The operators themselves are nearly costless. They only involve computing an address. This address is expressed as the address of the object plus an offset (likely fixed at compile time and therefore a constant in the program for each field). The real cost comes from actually fetching the bytes at this address.
Now, I don't understand why it would be more costly to use a -> vs a . since they effectively do the same thing, there can be a difference of access though in this case:
struct A { int x; };
void function(A& external)
{
A local;
external.x = local.x;
}
In this case, accessing external.x is likely to be more costly because it necessitates accessing memory outside of the scope of the function and therefore the compiler cannot know in advance whether or not the memory will have already been fetched and put in the processor cache (or a register) etc...

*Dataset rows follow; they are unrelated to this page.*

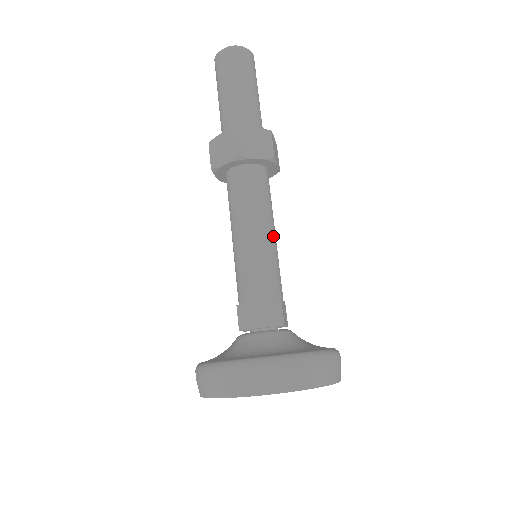
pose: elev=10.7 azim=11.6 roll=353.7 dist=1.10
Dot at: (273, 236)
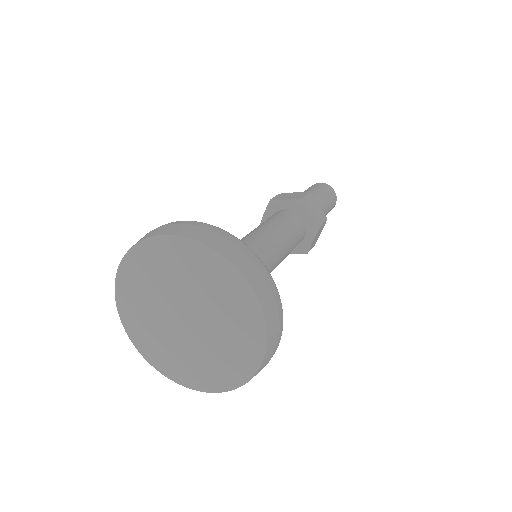
Dot at: (282, 254)
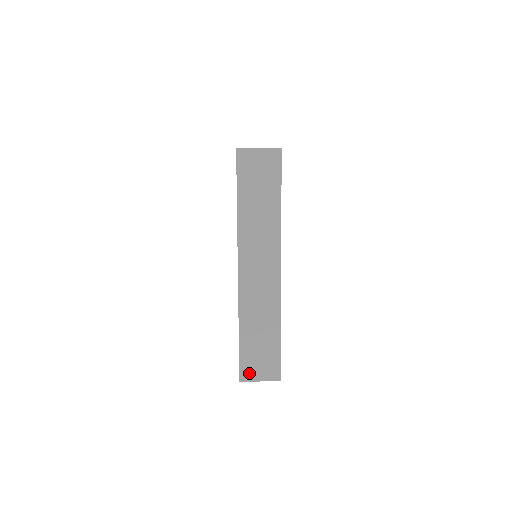
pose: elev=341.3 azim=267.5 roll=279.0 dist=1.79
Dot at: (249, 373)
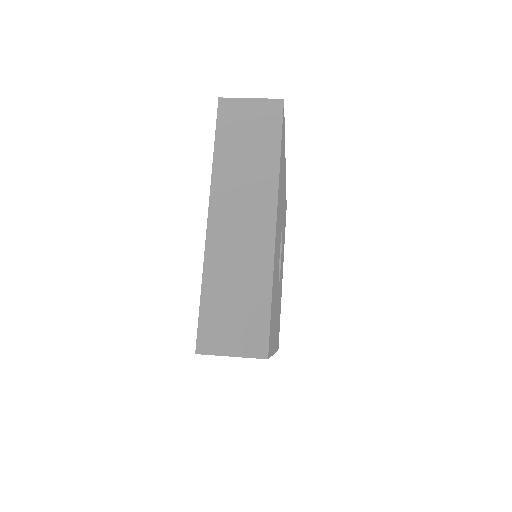
Dot at: occluded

On the other hand local.x being local and stored on the stack (or a register), the compiler may optimize away the fetch part of the code and access local.x directly.
But as you notice there is no difference between using -> vs ., the difference is in using a local variable (stored on the stack) vs using a pointer / reference to an externally supplied object, on which the compiler cannot make an assumption.
Finally, it's important to note that if the function was inlined, then the compiler could optimize its use at the caller's site and effectively use a slightly different implementation there, but don't try to inline everything anyway: first of all the compiler will probably ignore your hints, and if you really force it you may actually lose performance.